___ EXERCISE DATA ___

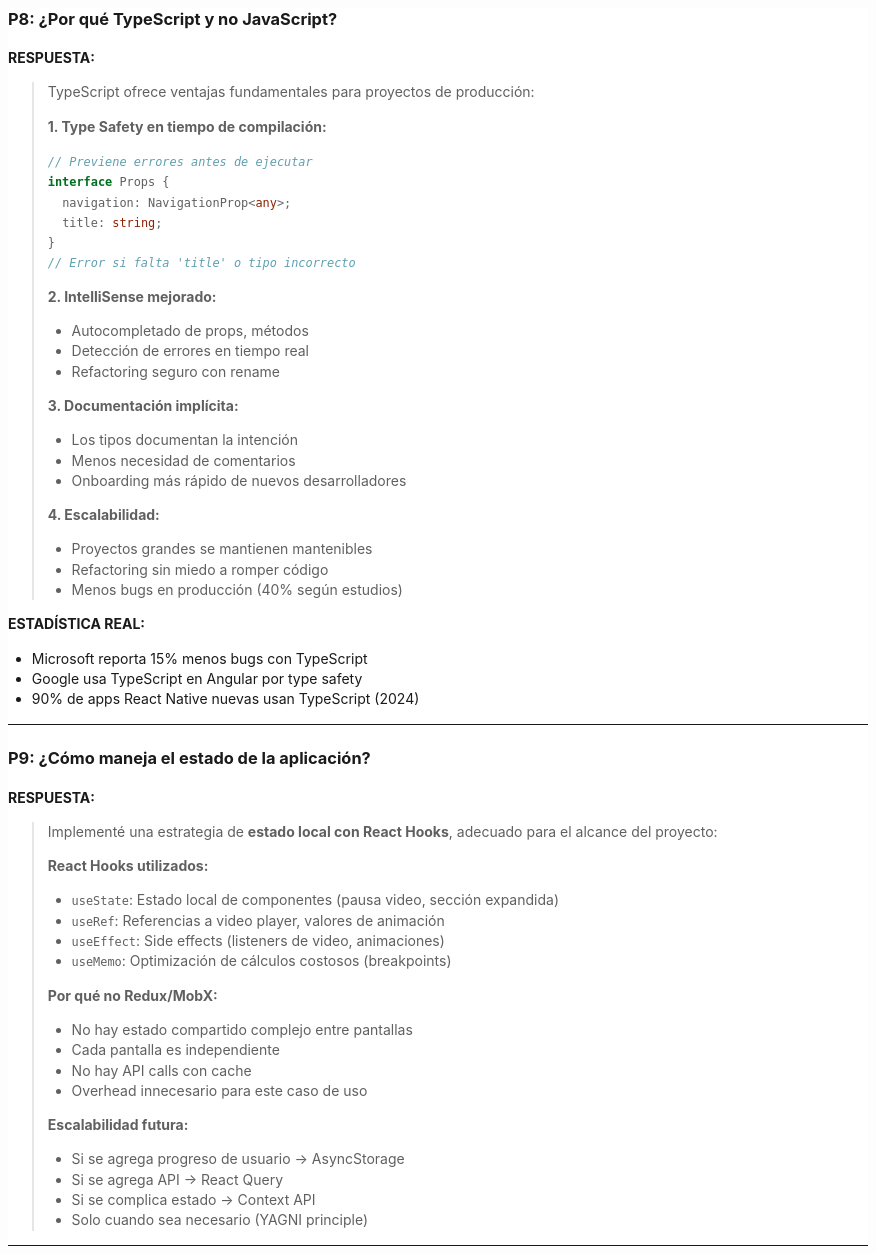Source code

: 
### P8: ¿Por qué TypeScript y no JavaScript?
**RESPUESTA:**
> TypeScript ofrece ventajas fundamentales para proyectos de producción:
> 
> **1. Type Safety en tiempo de compilación:**
> ```typescript
> // Previene errores antes de ejecutar
> interface Props {
>   navigation: NavigationProp<any>;
>   title: string;
> }
> // Error si falta 'title' o tipo incorrecto
> ```
> 
> **2. IntelliSense mejorado:**
> - Autocompletado de props, métodos
> - Detección de errores en tiempo real
> - Refactoring seguro con rename
> 
> **3. Documentación implícita:**
> - Los tipos documentan la intención
> - Menos necesidad de comentarios
> - Onboarding más rápido de nuevos desarrolladores
> 
> **4. Escalabilidad:**
> - Proyectos grandes se mantienen mantenibles
> - Refactoring sin miedo a romper código
> - Menos bugs en producción (40% según estudios)

**ESTADÍSTICA REAL:**
- Microsoft reporta 15% menos bugs con TypeScript
- Google usa TypeScript en Angular por type safety
- 90% de apps React Native nuevas usan TypeScript (2024)

---

### P9: ¿Cómo maneja el estado de la aplicación?
**RESPUESTA:**
> Implementé una estrategia de **estado local con React Hooks**, adecuado para el alcance del proyecto:
> 
> **React Hooks utilizados:**
> - `useState`: Estado local de componentes (pausa video, sección expandida)
> - `useRef`: Referencias a video player, valores de animación
> - `useEffect`: Side effects (listeners de video, animaciones)
> - `useMemo`: Optimización de cálculos costosos (breakpoints)
> 
> **Por qué no Redux/MobX:**
> - No hay estado compartido complejo entre pantallas
> - Cada pantalla es independiente
> - No hay API calls con cache
> - Overhead innecesario para este caso de uso
> 
> **Escalabilidad futura:**
> - Si se agrega progreso de usuario → AsyncStorage
> - Si se agrega API → React Query
> - Si se complica estado → Context API
> - Solo cuando sea necesario (YAGNI principle)

---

___

## TASK BRIEF
Output, line for line and exactly, the records above from their first line through the one with "(40% según estudios)", both ends included, but no pictures.

## RESPONSE TO THIS EXERCISE
Source code

: 
### P8: ¿Por qué TypeScript y no JavaScript?
**RESPUESTA:**
> TypeScript ofrece ventajas fundamentales para proyectos de producción:
> 
> **1. Type Safety en tiempo de compilación:**
> ```typescript
> // Previene errores antes de ejecutar
> interface Props {
>   navigation: NavigationProp<any>;
>   title: string;
> }
> // Error si falta 'title' o tipo incorrecto
> ```
> 
> **2. IntelliSense mejorado:**
> - Autocompletado de props, métodos
> - Detección de errores en tiempo real
> - Refactoring seguro con rename
> 
> **3. Documentación implícita:**
> - Los tipos documentan la intención
> - Menos necesidad de comentarios
> - Onboarding más rápido de nuevos desarrolladores
> 
> **4. Escalabilidad:**
> - Proyectos grandes se mantienen mantenibles
> - Refactoring sin miedo a romper código
> - Menos bugs en producción (40% según estudios)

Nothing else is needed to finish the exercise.